◆ Reading text ◆
**********

Flatness measurement and control has improved over recent years to the extent that the central part of the strip generally conforms well to the target flatness curve. However, there are still problems in controlling the strip edge.
One reason is the ability to measure the strip flatness accurately across the strip width. This is what I’m going to briefly discuss in this blog.
Problems in controlling the strip edge persist because the strain differences within the strip are most marked at the edge. This is where many mechanical and thermal parameters exert a strong influence.
A thermal gradient in the work roll exists across the strip boundary. This is because of the conduction of heat axially from the part of the roll in contact with the strip and the cooler parts of the roll which have not received the heat flows from deformation and friction.
Mechanically, there is the impact of roll flattening and the change in boundary condition at the strip. Plane strain conditions exist within the roll bite across the strip except at the edge. Here it changes to plane stress as the edge is free to move a little.
Given the stresses in the strip, can we actually measure the stress distribution correctly and so implement a good robust control scheme? Without good measurement, good control is problematic!
The earliest commercially available flatness measurement rolls had zone widths of 75 or 100 mm (3 or 4 “). The figures below include the modelled stress distribution for thin gauge product rolled at high speed and moderately large reduction. They show the influence on the measurements obtained for measurement rolls having sensors of different widths.
With the system in Figure 2 it would be impossible to tell from the flatness roll measurements shown in orange (which of course average signals over their zone width) that there is a problem at the strip edge. Note that in this example the strip edge is coincident with the edge of the measurement zone. However, this is something which does not happen that often in most rolling mill coil schedules.

**********

◆ Data excerpts ◆
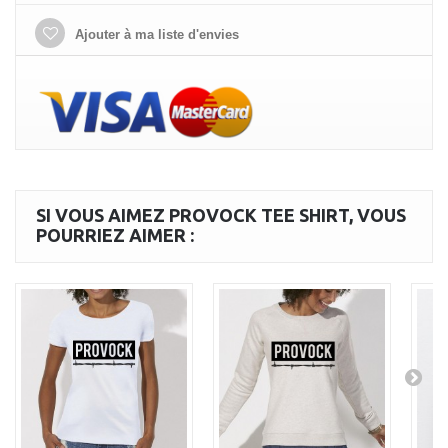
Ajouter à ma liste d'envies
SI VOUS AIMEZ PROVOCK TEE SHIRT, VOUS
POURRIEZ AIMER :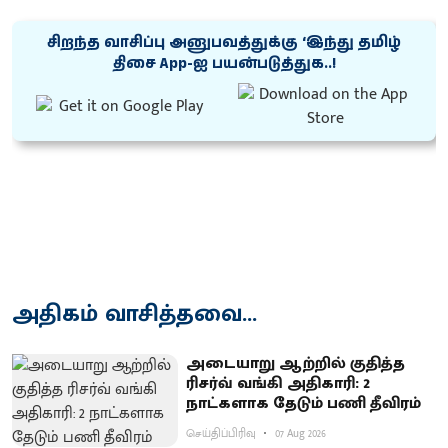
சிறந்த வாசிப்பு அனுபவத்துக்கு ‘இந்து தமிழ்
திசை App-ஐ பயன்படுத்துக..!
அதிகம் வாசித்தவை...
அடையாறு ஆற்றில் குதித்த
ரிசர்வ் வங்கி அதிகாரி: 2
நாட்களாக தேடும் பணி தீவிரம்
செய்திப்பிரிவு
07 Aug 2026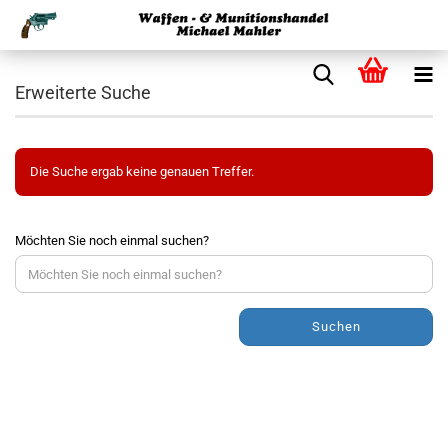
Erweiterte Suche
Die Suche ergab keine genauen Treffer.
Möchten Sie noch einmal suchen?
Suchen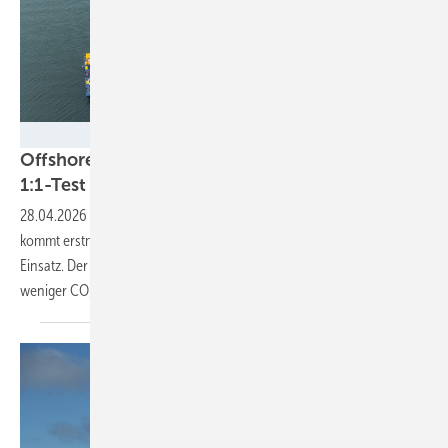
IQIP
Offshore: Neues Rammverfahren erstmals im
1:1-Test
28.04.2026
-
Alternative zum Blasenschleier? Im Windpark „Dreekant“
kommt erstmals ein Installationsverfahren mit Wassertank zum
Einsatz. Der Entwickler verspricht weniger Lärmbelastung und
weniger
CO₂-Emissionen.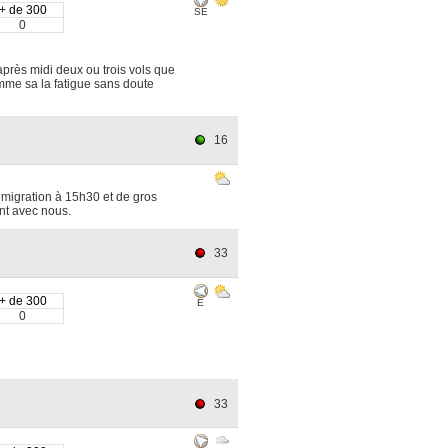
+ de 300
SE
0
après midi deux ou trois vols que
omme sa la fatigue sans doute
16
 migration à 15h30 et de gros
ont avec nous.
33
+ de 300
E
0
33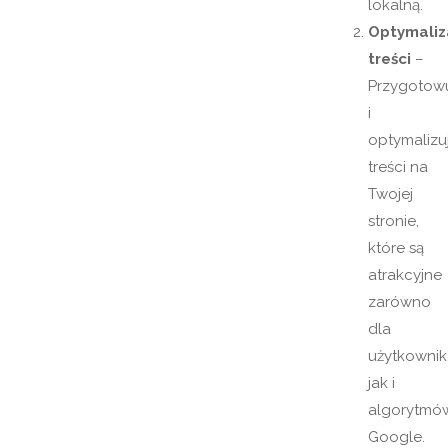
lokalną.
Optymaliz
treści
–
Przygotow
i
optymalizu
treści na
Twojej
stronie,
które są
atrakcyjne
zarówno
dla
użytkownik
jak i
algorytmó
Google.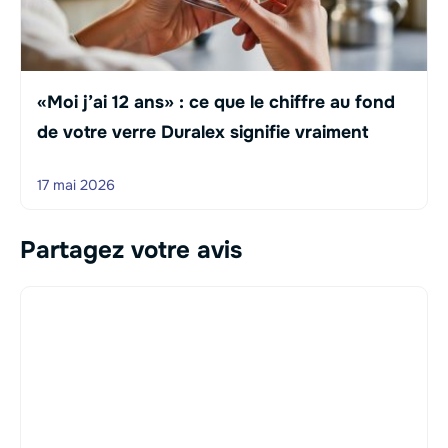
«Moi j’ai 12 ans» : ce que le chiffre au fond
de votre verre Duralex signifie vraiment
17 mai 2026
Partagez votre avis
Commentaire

**********

◆ Job item A ◆
According to the strip flatness text, what zone widths did the earliest commercially available flatness measurement rolls have?
◆ Job item B ◆
Rewrite the stretch from "One reason is" through "deformation and friction." in the strip flatness text, putting "edge of the strip" in place of "strip edge".

◆ Answer A ◆
75 or 100 mm (3 or 4 inches).

◆ Answer B ◆
One reason is the ability to measure the strip flatness accurately across the strip width. This is what I’m going to briefly discuss in this blog.
Problems in controlling the edge of the strip persist because the strain differences within the strip are most marked at the edge. This is where many mechanical and thermal parameters exert a strong influence.
A thermal gradient in the work roll exists across the strip boundary. This is because of the conduction of heat axially from the part of the roll in contact with the strip and the cooler parts of the roll which have not received the heat flows from deformation and friction.